The selection day will comprise a role play and Skills and Abilities based interview. The interview will consist of the panel seeking evidence from you against the Skills and Abilities for the post. The overall assessment made by the panel is provided to the Commission when it makes its selection decisions.
Information about selection day, including interviews
The JAC provides reasonable adjustments to ensure that candidates with disabilities are not placed at a substantial disadvantage. We will also consider making reasonable adjustments for those suffering from short-term injury or temporary illness. Details can be found in the JAC's reasonable adjustments policy.

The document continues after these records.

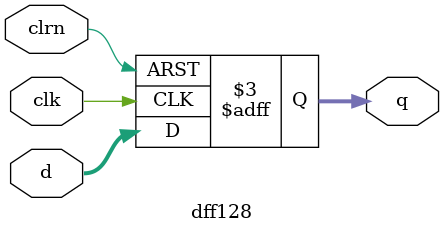
<source format=v>
/************************************************
  The Verilog HDL code example is from the book
  Computer Principles and Design in Verilog HDL
  by Yamin Li, published by A JOHN WILEY & SONS
************************************************/
module dff128 (d,clk,clrn,q);                            // a 32-bit register
    input      [127:0] d;                                // input d
    input             clk, clrn;                        // clock and reset
    output reg [127:0] q;                                // output q
    always @(negedge clrn or posedge clk)
        if (!clrn) q <= 0;                              // q = 0 if reset
        else       q <= d;                              // save d
endmodule

</source>
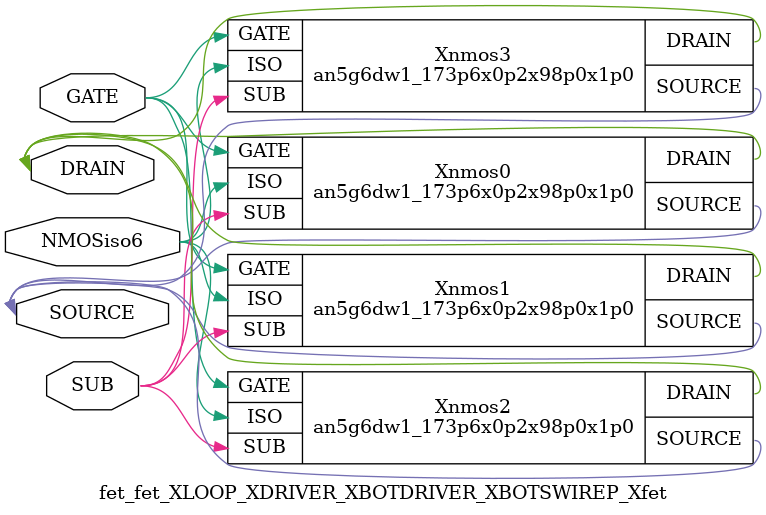
<source format=v>

module an5g6dw1_173p6x0p2x98p0x1p0 (DRAIN,GATE,SOURCE,ISO,SUB);
input GATE;
input ISO;
input SUB;
inout SOURCE;
inout DRAIN;
endmodule

//Celera Confidential Do Not Copy fet_fet_XLOOP_XDRIVER_XBOTDRIVER_XBOTSWIREP_Xfet
//Celera Confidential Symbol Generator
//power NMOS:Ron:0.050 Ohm
//Vgs 6V Vds 6V
//Kelvin:no

module fet_fet_XLOOP_XDRIVER_XBOTDRIVER_XBOTSWIREP_Xfet (GATE,SOURCE,DRAIN,NMOSiso6,SUB);
input GATE;
inout SOURCE;
inout DRAIN;
input SUB;
input NMOSiso6;

//Celera Confidential Do Not Copy an5g6dw1_173p6x0p2x98p0x1p0
an5g6dw1_173p6x0p2x98p0x1p0 Xnmos0(
.DRAIN (DRAIN),
.GATE (GATE),
.SOURCE (SOURCE),
.ISO (NMOSiso6),
.SUB (SUB)
);
//,diesize,an5g6dw1_173p6x0p2x98p0x1p0

//Celera Confidential Do Not Copy an5g6dw1_173p6x0p2x98p0x1p0
an5g6dw1_173p6x0p2x98p0x1p0 Xnmos1(
.DRAIN (DRAIN),
.GATE (GATE),
.SOURCE (SOURCE),
.ISO (NMOSiso6),
.SUB (SUB)
);
//,diesize,an5g6dw1_173p6x0p2x98p0x1p0

//Celera Confidential Do Not Copy an5g6dw1_173p6x0p2x98p0x1p0
an5g6dw1_173p6x0p2x98p0x1p0 Xnmos2(
.DRAIN (DRAIN),
.GATE (GATE),
.SOURCE (SOURCE),
.ISO (NMOSiso6),
.SUB (SUB)
);
//,diesize,an5g6dw1_173p6x0p2x98p0x1p0

//Celera Confidential Do Not Copy an5g6dw1_173p6x0p2x98p0x1p0
an5g6dw1_173p6x0p2x98p0x1p0 Xnmos3(
.DRAIN (DRAIN),
.GATE (GATE),
.SOURCE (SOURCE),
.ISO (NMOSiso6),
.SUB (SUB)
);
//,diesize,an5g6dw1_173p6x0p2x98p0x1p0

//Celera Confidential Do Not Copy Module End
//Celera Schematic Generator
endmodule

</source>
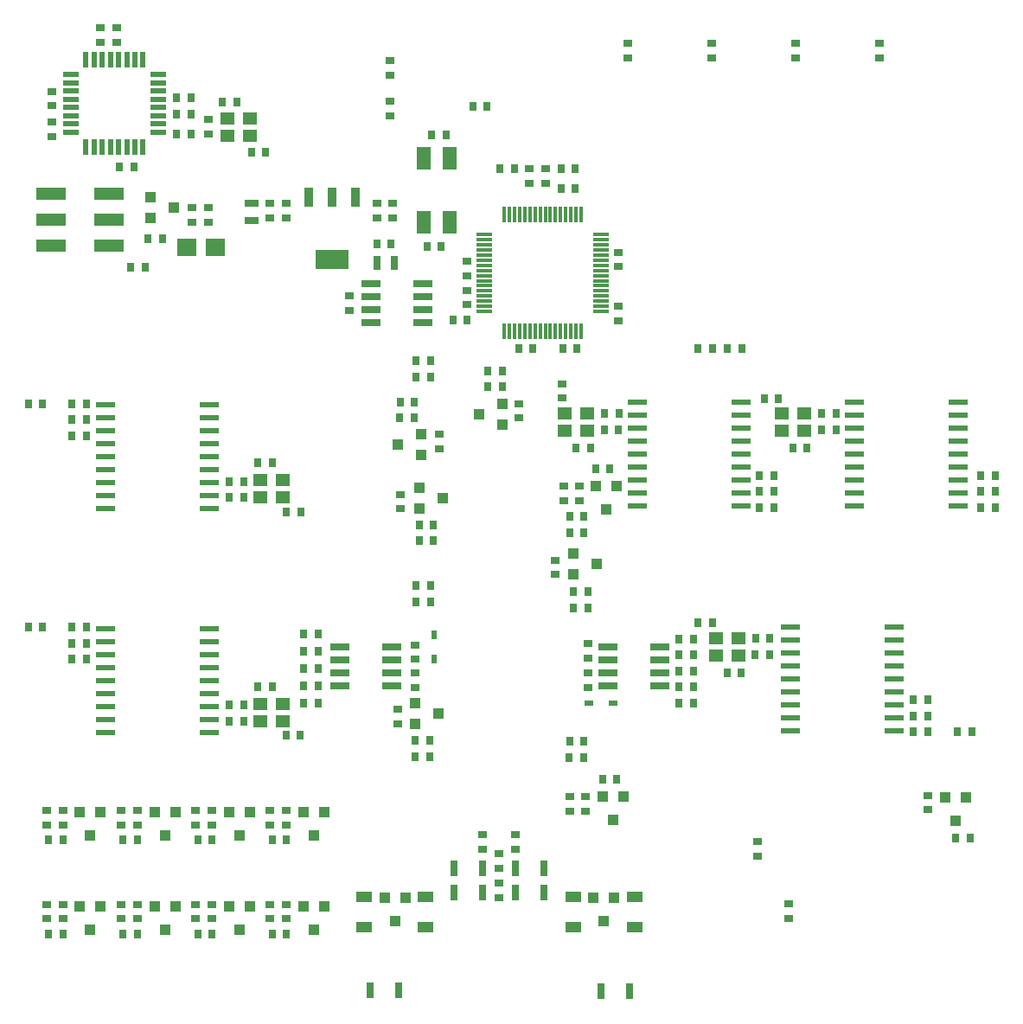
<source format=gbp>
G04*
G04 #@! TF.GenerationSoftware,Altium Limited,Altium Designer,18.0.12 (696)*
G04*
G04 Layer_Color=128*
%FSLAX44Y44*%
%MOMM*%
G71*
G01*
G75*
%ADD20R,1.3500X0.8000*%
%ADD21R,0.7500X0.9000*%
%ADD22R,0.9000X0.7500*%
%ADD23R,0.8000X1.3500*%
%ADD24R,1.9050X0.6604*%
%ADD79R,1.9050X0.6096*%
%ADD80R,1.0160X1.0160*%
%ADD81R,1.0160X1.0160*%
%ADD82R,0.8500X0.6000*%
%ADD83R,1.6000X1.0000*%
%ADD84R,0.7500X1.6500*%
%ADD85R,1.4000X1.2000*%
%ADD86R,1.5000X0.5500*%
%ADD87R,0.5500X1.5000*%
%ADD88R,3.0000X1.2000*%
%ADD89R,1.8288X1.7272*%
%ADD90R,3.2500X1.9000*%
%ADD91R,0.9500X1.9000*%
%ADD92R,0.6000X0.8500*%
%ADD93R,1.4000X2.2000*%
%ADD94R,0.3000X1.5000*%
%ADD95R,1.5000X0.3000*%
D20*
X257000Y779500D02*
D03*
Y796500D02*
D03*
D21*
X52250Y600250D02*
D03*
X38250D02*
D03*
X675500Y370000D02*
D03*
X689500D02*
D03*
X675500Y354200D02*
D03*
X689500D02*
D03*
X532250Y654000D02*
D03*
X518250D02*
D03*
X575750D02*
D03*
X561750D02*
D03*
X616500Y590750D02*
D03*
X602500D02*
D03*
X602250Y574750D02*
D03*
X616250D02*
D03*
X588500Y557000D02*
D03*
X574500D02*
D03*
X593750Y536250D02*
D03*
X607750D02*
D03*
X568400Y490000D02*
D03*
X582400D02*
D03*
X568400Y473800D02*
D03*
X582400D02*
D03*
X572140Y416000D02*
D03*
X586140D02*
D03*
X572140Y400250D02*
D03*
X586140D02*
D03*
X675500Y338400D02*
D03*
X689500D02*
D03*
X675500Y323000D02*
D03*
X689500D02*
D03*
Y306800D02*
D03*
X675500D02*
D03*
X708000Y386000D02*
D03*
X694000D02*
D03*
X736547Y336868D02*
D03*
X722547D02*
D03*
X750000Y354750D02*
D03*
X764000D02*
D03*
X764250Y370750D02*
D03*
X750250D02*
D03*
X904881Y294356D02*
D03*
X918881D02*
D03*
X905000Y278752D02*
D03*
X919000D02*
D03*
X946250Y174750D02*
D03*
X960250D02*
D03*
X568400Y270000D02*
D03*
X582400D02*
D03*
X568000Y253797D02*
D03*
X582000D02*
D03*
X600590Y232500D02*
D03*
X614590D02*
D03*
X72400Y81000D02*
D03*
X58400D02*
D03*
X145267D02*
D03*
X131267D02*
D03*
X218133D02*
D03*
X204133D02*
D03*
X291000D02*
D03*
X277000D02*
D03*
X291000Y173000D02*
D03*
X277000D02*
D03*
X218133D02*
D03*
X204133D02*
D03*
X145267D02*
D03*
X131267D02*
D03*
X72400Y173000D02*
D03*
X58400D02*
D03*
X290500Y275250D02*
D03*
X304500D02*
D03*
X417250Y270226D02*
D03*
X431250D02*
D03*
X417250Y254226D02*
D03*
X431250D02*
D03*
X235000Y289448D02*
D03*
X249000D02*
D03*
Y305052D02*
D03*
X235000D02*
D03*
X263000Y323000D02*
D03*
X277000D02*
D03*
X322000Y340775D02*
D03*
X308000D02*
D03*
X322000Y323787D02*
D03*
X308000D02*
D03*
X322000Y306800D02*
D03*
X308000D02*
D03*
X322000Y357762D02*
D03*
X308000D02*
D03*
Y374750D02*
D03*
X322000D02*
D03*
X52250Y381252D02*
D03*
X38250D02*
D03*
X81000Y350000D02*
D03*
X95000D02*
D03*
X95119Y365648D02*
D03*
X81119D02*
D03*
X95000Y381252D02*
D03*
X81000D02*
D03*
X95119Y584648D02*
D03*
X81119D02*
D03*
Y569000D02*
D03*
X95119D02*
D03*
X95000Y600252D02*
D03*
X81000D02*
D03*
X263000Y542000D02*
D03*
X277000D02*
D03*
X249000Y524052D02*
D03*
X235000D02*
D03*
Y508448D02*
D03*
X249000D02*
D03*
X291000Y494000D02*
D03*
X305000D02*
D03*
X256822Y846100D02*
D03*
X270822D02*
D03*
X228322Y895671D02*
D03*
X242322D02*
D03*
X197750Y899886D02*
D03*
X183750D02*
D03*
Y883886D02*
D03*
X197750D02*
D03*
X183750Y864386D02*
D03*
X197750D02*
D03*
X127750Y832000D02*
D03*
X141750D02*
D03*
X138500Y733750D02*
D03*
X152500D02*
D03*
X155750Y762000D02*
D03*
X169750D02*
D03*
X393750Y756250D02*
D03*
X379750D02*
D03*
X432000Y406200D02*
D03*
X418000D02*
D03*
X432000Y422000D02*
D03*
X418000D02*
D03*
X421000Y481500D02*
D03*
X435000D02*
D03*
X421000Y466250D02*
D03*
X435000D02*
D03*
X416000Y586250D02*
D03*
X402000D02*
D03*
X416250Y601500D02*
D03*
X402250D02*
D03*
X502250Y631750D02*
D03*
X488250D02*
D03*
X502250Y616500D02*
D03*
X488250D02*
D03*
X418000Y626250D02*
D03*
X432000D02*
D03*
Y642450D02*
D03*
X418000D02*
D03*
X428550Y754000D02*
D03*
X442550D02*
D03*
X468000Y682000D02*
D03*
X454000D02*
D03*
X971000Y498748D02*
D03*
X985000D02*
D03*
X971000Y514352D02*
D03*
X985000D02*
D03*
Y530000D02*
D03*
X971000D02*
D03*
X773000Y605000D02*
D03*
X759000D02*
D03*
X829000Y590552D02*
D03*
X815000D02*
D03*
Y574948D02*
D03*
X829000D02*
D03*
X800750Y557000D02*
D03*
X786750D02*
D03*
X768000Y530000D02*
D03*
X754000D02*
D03*
Y514352D02*
D03*
X768000D02*
D03*
X754000Y498748D02*
D03*
X768000D02*
D03*
X473500Y891000D02*
D03*
X487500D02*
D03*
X447450Y863000D02*
D03*
X433450D02*
D03*
X514000Y830000D02*
D03*
X500000D02*
D03*
X574000Y810750D02*
D03*
X560000D02*
D03*
X737000Y654000D02*
D03*
X723000D02*
D03*
X708000D02*
D03*
X694000D02*
D03*
X574000Y830000D02*
D03*
X560000D02*
D03*
X962000Y278750D02*
D03*
X948000D02*
D03*
X905000Y310000D02*
D03*
X919000D02*
D03*
D22*
X616000Y748250D02*
D03*
Y734250D02*
D03*
Y695500D02*
D03*
Y681500D02*
D03*
X561000Y605500D02*
D03*
Y619500D02*
D03*
X562250Y505250D02*
D03*
Y519250D02*
D03*
X577500D02*
D03*
Y505250D02*
D03*
X554250Y433090D02*
D03*
Y447090D02*
D03*
X586000Y365000D02*
D03*
Y351000D02*
D03*
X586000Y322450D02*
D03*
Y336450D02*
D03*
X919250Y202487D02*
D03*
Y216487D02*
D03*
X752600Y157250D02*
D03*
Y171250D02*
D03*
X783000Y96250D02*
D03*
Y110250D02*
D03*
X569000Y215360D02*
D03*
Y201360D02*
D03*
X584250Y215360D02*
D03*
Y201360D02*
D03*
X275000Y96000D02*
D03*
Y110000D02*
D03*
X291000Y96000D02*
D03*
Y110000D02*
D03*
X56000Y96000D02*
D03*
Y110000D02*
D03*
X129000Y96000D02*
D03*
Y110000D02*
D03*
X145267Y96000D02*
D03*
Y110000D02*
D03*
X202000Y96000D02*
D03*
Y110000D02*
D03*
X218133Y96000D02*
D03*
Y110000D02*
D03*
X72400Y96000D02*
D03*
Y110000D02*
D03*
X499000Y159250D02*
D03*
Y145250D02*
D03*
X483000Y178250D02*
D03*
Y164250D02*
D03*
X515000Y178250D02*
D03*
Y164250D02*
D03*
X499000Y116870D02*
D03*
Y130870D02*
D03*
X56000Y188000D02*
D03*
Y202000D02*
D03*
X72400Y188000D02*
D03*
Y202000D02*
D03*
X129000Y188000D02*
D03*
Y202000D02*
D03*
X145267Y188000D02*
D03*
Y202000D02*
D03*
X202000Y188000D02*
D03*
Y202000D02*
D03*
X218133Y188000D02*
D03*
Y202000D02*
D03*
X275000Y188000D02*
D03*
Y202000D02*
D03*
X291000Y188000D02*
D03*
Y202000D02*
D03*
X417000Y364046D02*
D03*
Y350046D02*
D03*
X417000Y322450D02*
D03*
Y336450D02*
D03*
X400289Y286930D02*
D03*
Y300930D02*
D03*
X61750Y905886D02*
D03*
Y891886D02*
D03*
Y875886D02*
D03*
Y861886D02*
D03*
X108750Y968000D02*
D03*
Y954000D02*
D03*
X124750D02*
D03*
Y968000D02*
D03*
X214286Y864386D02*
D03*
Y878386D02*
D03*
X198750Y792000D02*
D03*
Y778000D02*
D03*
X214750Y792000D02*
D03*
Y778000D02*
D03*
X275000Y796250D02*
D03*
Y782250D02*
D03*
X291000D02*
D03*
Y796250D02*
D03*
X353000Y705448D02*
D03*
Y691448D02*
D03*
X395000Y782250D02*
D03*
Y796250D02*
D03*
X380000Y782250D02*
D03*
Y796250D02*
D03*
X403000Y497430D02*
D03*
Y511430D02*
D03*
X440500Y570000D02*
D03*
Y556000D02*
D03*
X519000Y600250D02*
D03*
Y586250D02*
D03*
X468000Y725500D02*
D03*
Y739500D02*
D03*
Y711000D02*
D03*
Y697000D02*
D03*
X529000Y830000D02*
D03*
Y816000D02*
D03*
X545000Y830000D02*
D03*
Y816000D02*
D03*
X392250Y921937D02*
D03*
Y935937D02*
D03*
Y896096D02*
D03*
Y882095D02*
D03*
X625000Y952750D02*
D03*
Y938750D02*
D03*
X707333Y952750D02*
D03*
Y938750D02*
D03*
X789667Y952750D02*
D03*
Y938750D02*
D03*
X872000Y952750D02*
D03*
Y938750D02*
D03*
D23*
X396500Y738250D02*
D03*
X379500D02*
D03*
D24*
X606200Y362298D02*
D03*
Y349598D02*
D03*
X657000Y336898D02*
D03*
Y324198D02*
D03*
X606200Y336898D02*
D03*
Y324198D02*
D03*
X657000Y362298D02*
D03*
Y349598D02*
D03*
X394000Y324198D02*
D03*
Y336898D02*
D03*
X343200Y349598D02*
D03*
Y362298D02*
D03*
X394000Y349598D02*
D03*
Y362298D02*
D03*
X343200Y324198D02*
D03*
Y336898D02*
D03*
X424775Y705000D02*
D03*
Y717700D02*
D03*
X373975Y679600D02*
D03*
Y692300D02*
D03*
X424775Y679600D02*
D03*
Y692300D02*
D03*
X373975Y705000D02*
D03*
Y717700D02*
D03*
D79*
X114200Y598800D02*
D03*
Y586100D02*
D03*
Y573400D02*
D03*
Y560700D02*
D03*
Y548000D02*
D03*
Y535300D02*
D03*
Y522600D02*
D03*
Y509900D02*
D03*
Y497200D02*
D03*
X215800D02*
D03*
Y509900D02*
D03*
Y522600D02*
D03*
Y535300D02*
D03*
Y548000D02*
D03*
Y560700D02*
D03*
Y573400D02*
D03*
Y586100D02*
D03*
Y598800D02*
D03*
X114200Y379800D02*
D03*
Y367100D02*
D03*
Y354400D02*
D03*
Y341700D02*
D03*
Y329000D02*
D03*
Y316300D02*
D03*
Y303600D02*
D03*
Y290900D02*
D03*
Y278200D02*
D03*
X215800D02*
D03*
Y290900D02*
D03*
Y303600D02*
D03*
Y316300D02*
D03*
Y329000D02*
D03*
Y341700D02*
D03*
Y354400D02*
D03*
Y367100D02*
D03*
Y379800D02*
D03*
X885800Y280204D02*
D03*
Y292904D02*
D03*
Y305604D02*
D03*
Y318304D02*
D03*
Y331004D02*
D03*
Y343704D02*
D03*
Y356404D02*
D03*
Y369104D02*
D03*
Y381804D02*
D03*
X784200D02*
D03*
Y369104D02*
D03*
Y356404D02*
D03*
Y343704D02*
D03*
Y331004D02*
D03*
Y318304D02*
D03*
Y305604D02*
D03*
Y292904D02*
D03*
Y280204D02*
D03*
X736000Y500200D02*
D03*
Y512900D02*
D03*
Y525600D02*
D03*
Y538300D02*
D03*
Y551000D02*
D03*
Y563700D02*
D03*
Y576400D02*
D03*
Y589100D02*
D03*
Y601800D02*
D03*
X634400D02*
D03*
Y589100D02*
D03*
Y576400D02*
D03*
Y563700D02*
D03*
Y551000D02*
D03*
Y538300D02*
D03*
Y525600D02*
D03*
Y512900D02*
D03*
Y500200D02*
D03*
X948800Y500200D02*
D03*
Y512900D02*
D03*
Y525600D02*
D03*
Y538300D02*
D03*
Y551000D02*
D03*
Y563700D02*
D03*
Y576400D02*
D03*
Y589100D02*
D03*
Y601800D02*
D03*
X847200D02*
D03*
Y589100D02*
D03*
Y576400D02*
D03*
Y563700D02*
D03*
Y551000D02*
D03*
Y538300D02*
D03*
Y525600D02*
D03*
Y512900D02*
D03*
Y500200D02*
D03*
D80*
X593750Y519250D02*
D03*
X614070D02*
D03*
X603910Y496390D02*
D03*
X936090Y214610D02*
D03*
X956410D02*
D03*
X946250Y191750D02*
D03*
X600590Y215360D02*
D03*
X620910D02*
D03*
X610750Y192500D02*
D03*
X88680Y108000D02*
D03*
X109000D02*
D03*
X98840Y85140D02*
D03*
X234893Y108000D02*
D03*
X255213D02*
D03*
X245053Y85140D02*
D03*
X161787Y108000D02*
D03*
X182107D02*
D03*
X171947Y85140D02*
D03*
X308000Y108000D02*
D03*
X328320D02*
D03*
X318160Y85140D02*
D03*
X591840Y116860D02*
D03*
X612160D02*
D03*
X602000Y94000D02*
D03*
X387180Y116860D02*
D03*
X407500D02*
D03*
X397340Y94000D02*
D03*
X88680Y200123D02*
D03*
X109000D02*
D03*
X98840Y177263D02*
D03*
X162000Y200123D02*
D03*
X182320D02*
D03*
X172160Y177263D02*
D03*
X235000Y200123D02*
D03*
X255320D02*
D03*
X245160Y177263D02*
D03*
X308000Y200123D02*
D03*
X328320D02*
D03*
X318160Y177263D02*
D03*
D81*
X572140Y433090D02*
D03*
Y453410D02*
D03*
X595000Y443250D02*
D03*
X417250Y286930D02*
D03*
Y307250D02*
D03*
X440110Y297090D02*
D03*
X157750Y782000D02*
D03*
Y802320D02*
D03*
X180610Y792160D02*
D03*
X421000Y497430D02*
D03*
Y517750D02*
D03*
X443860Y507590D02*
D03*
X423110Y570000D02*
D03*
Y549680D02*
D03*
X400250Y559840D02*
D03*
X502250Y600250D02*
D03*
Y579930D02*
D03*
X479390Y590090D02*
D03*
D82*
X587000Y307000D02*
D03*
X611000D02*
D03*
D83*
X632000Y117437D02*
D03*
Y87437D02*
D03*
X572000Y117437D02*
D03*
Y87437D02*
D03*
X367000Y117437D02*
D03*
Y87437D02*
D03*
X427000Y117437D02*
D03*
Y87437D02*
D03*
D84*
X599000Y25000D02*
D03*
X627000D02*
D03*
X401000Y26000D02*
D03*
X373000D02*
D03*
X483000Y121390D02*
D03*
X455000D02*
D03*
X483000Y145250D02*
D03*
X455000D02*
D03*
X515000D02*
D03*
X543000D02*
D03*
X515000Y121390D02*
D03*
X543000D02*
D03*
D85*
X287703Y289552D02*
D03*
X265703D02*
D03*
Y306552D02*
D03*
X287703D02*
D03*
Y508552D02*
D03*
X265703D02*
D03*
Y525552D02*
D03*
X287703D02*
D03*
X776000Y573448D02*
D03*
X798000D02*
D03*
Y590448D02*
D03*
X776000D02*
D03*
X255250Y879500D02*
D03*
X233250D02*
D03*
Y862500D02*
D03*
X255250D02*
D03*
X711297Y353452D02*
D03*
X733297D02*
D03*
Y370452D02*
D03*
X711297D02*
D03*
X563750Y573448D02*
D03*
X585750D02*
D03*
Y590448D02*
D03*
X563750D02*
D03*
D86*
X165750Y922136D02*
D03*
Y914136D02*
D03*
Y906136D02*
D03*
Y898136D02*
D03*
Y890136D02*
D03*
Y882136D02*
D03*
Y874136D02*
D03*
Y866136D02*
D03*
X79750D02*
D03*
Y874136D02*
D03*
Y882136D02*
D03*
Y890136D02*
D03*
Y898136D02*
D03*
Y906136D02*
D03*
Y914136D02*
D03*
Y922136D02*
D03*
D87*
X150750Y851136D02*
D03*
X142750D02*
D03*
X134750D02*
D03*
X126750D02*
D03*
X118750D02*
D03*
X110750D02*
D03*
X102750D02*
D03*
X94750D02*
D03*
Y937136D02*
D03*
X102750D02*
D03*
X110750D02*
D03*
X118750D02*
D03*
X126750D02*
D03*
X134750D02*
D03*
X142750D02*
D03*
X150750D02*
D03*
D88*
X117500Y806050D02*
D03*
X61000D02*
D03*
Y780650D02*
D03*
X117500D02*
D03*
Y755250D02*
D03*
X61000D02*
D03*
D89*
X193302Y753000D02*
D03*
X221750D02*
D03*
D90*
X336000Y741000D02*
D03*
D91*
Y802000D02*
D03*
X359000D02*
D03*
X313000D02*
D03*
D92*
X436000Y350046D02*
D03*
Y374046D02*
D03*
D93*
X450700Y778000D02*
D03*
Y840000D02*
D03*
X425300D02*
D03*
Y778000D02*
D03*
D94*
X504500Y785000D02*
D03*
X509500D02*
D03*
X514500D02*
D03*
X519500D02*
D03*
X524500D02*
D03*
X529500D02*
D03*
X534500D02*
D03*
X539500D02*
D03*
X544500D02*
D03*
X549500D02*
D03*
X554500D02*
D03*
X559500D02*
D03*
X564500D02*
D03*
X569500D02*
D03*
X574500D02*
D03*
X579500D02*
D03*
Y671000D02*
D03*
X574500D02*
D03*
X569500D02*
D03*
X564500D02*
D03*
X559500D02*
D03*
X554500D02*
D03*
X549500D02*
D03*
X544500D02*
D03*
X539500D02*
D03*
X534500D02*
D03*
X529500D02*
D03*
X524500D02*
D03*
X519500D02*
D03*
X514500D02*
D03*
X509500D02*
D03*
X504500D02*
D03*
D95*
X599000Y765500D02*
D03*
Y760500D02*
D03*
Y755500D02*
D03*
Y750500D02*
D03*
Y745500D02*
D03*
Y740500D02*
D03*
Y735500D02*
D03*
Y730500D02*
D03*
Y725500D02*
D03*
Y720500D02*
D03*
Y715500D02*
D03*
Y710500D02*
D03*
Y705500D02*
D03*
Y700500D02*
D03*
Y695500D02*
D03*
Y690500D02*
D03*
X485000D02*
D03*
Y695500D02*
D03*
Y700500D02*
D03*
Y705500D02*
D03*
Y710500D02*
D03*
Y715500D02*
D03*
Y720500D02*
D03*
Y725500D02*
D03*
Y730500D02*
D03*
Y735500D02*
D03*
Y740500D02*
D03*
Y745500D02*
D03*
Y750500D02*
D03*
Y755500D02*
D03*
Y760500D02*
D03*
Y765500D02*
D03*
M02*

</source>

Candidates will have the option to outline their reasonable adjustment requirements in their JAC online account.
The JAC is required to carry out character checks on all candidates whom it intends to consider for appointment. This requires your consent.
All candidates will be required to complete a digital consent form which will be included in your application form.
The Rehabilitation of Offenders Act 1974 (Exceptions) Order 1975 (Amendment) (England and Wales) Order 2016 allows for the full disclosure of all spent cautions and convictions to assess good character.
You must declare and disclose all past convictions and cautions, regardless of whether they are spent or unspent. Failure to declare any matters that come to light from the JAC's checks may prejudice the outcome of your application. Read the good character guidance before applying.
You may update the character section of your JAC profile at any time. This is your continuing responsibility throughout the process for any matter that may arise up to the point of appointment.
Conflict of interest
The JAC Commissioners are listed on the JAC website. Do not nominate a Commissioner as an assessor. You should also state in the application form if you are in any way related to or known by any of the Commissioners and give details.
The Selection and Character Committee will consider which candidates to recommend to the Appropriate Authority as set out in the Judicial Appointments Regulations 2013.
In order to consider a recommendation, the Appropriate Authority, which for this exercise is the Lord Chief Justice, may request any information that was available to the JAC in making its recommendation. Information you provide in your application or during the selection process could be passed on to the Appropriate Authority.
The Appropriate Authority can accept or reject a recommendation or ask the Commission to reconsider but may not select an alternative candidate.
Outcome of the exercise
The JAC will issue results by email to all those interviewed at the same time. We hope this will be by mid-October 2019.
If you are not successful following the selection day, you can request written feedback. You should make this request within 6 weeks of the email informing you that you have not been successful. We will aim to respond to your request within 20 working days.
Jurisdictional training and sittings will be discussed and agreed individually with successful applicants on appointment. Successful candidates will be expected to attend a 2-day residential Craft of Judging seminar soon after appointment.
Those candidates who have no prior judicial sitting experience will be invited to attend an additional 2-day Faculty Induction Seminar.